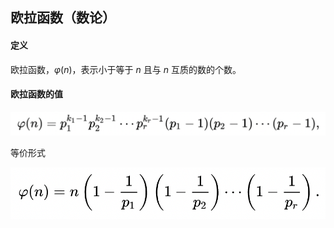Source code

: ## 欧拉函数（数论）

#### 定义

欧拉函数，$\varphi(n)$，表示小于等于 $n$ 且与 $n$ 互质的数的个数。

#### 欧拉函数的值

![image-20220325220908904](欧拉函数（数论）.assets/image-20220325220908904.png)

等价形式

![image-20220325220944623](欧拉函数（数论）.assets/image-20220325220944623.png)

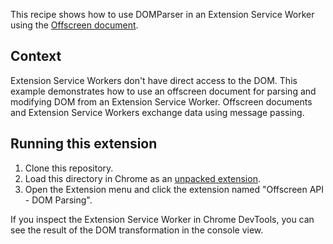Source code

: This recipe shows how to use DOMParser in an Extension Service Worker using the [Offscreen document][1].

## Context

Extension Service Workers don't have direct access to the DOM. This example demonstrates how to use an
offscreen document for parsing and modifying DOM from an Extension Service Worker. Offscreen documents
and Extension Service Workers exchange data using message passing.

## Running this extension

1. Clone this repository.
2. Load this directory in Chrome as an [unpacked extension][2].
3. Open the Extension menu and click the extension named "Offscreen API - DOM Parsing".

If you inspect the Extension Service Worker in Chrome DevTools, you can see the result of the DOM transformation in the console view.

[1]: https://developer.chrome.com/docs/extensions/reference/offscreen/
[2]: https://developer.chrome.com/docs/extensions/mv3/getstarted/development-basics/#load-unpacked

——————————

• [Task prompt] Sift through the material above and copy each line that holds "document".

• [Answer to this exercise]
: This recipe shows how to use DOMParser in an Extension Service Worker using the [Offscreen document][1].
offscreen document for parsing and modifying DOM from an Extension Service Worker. Offscreen documents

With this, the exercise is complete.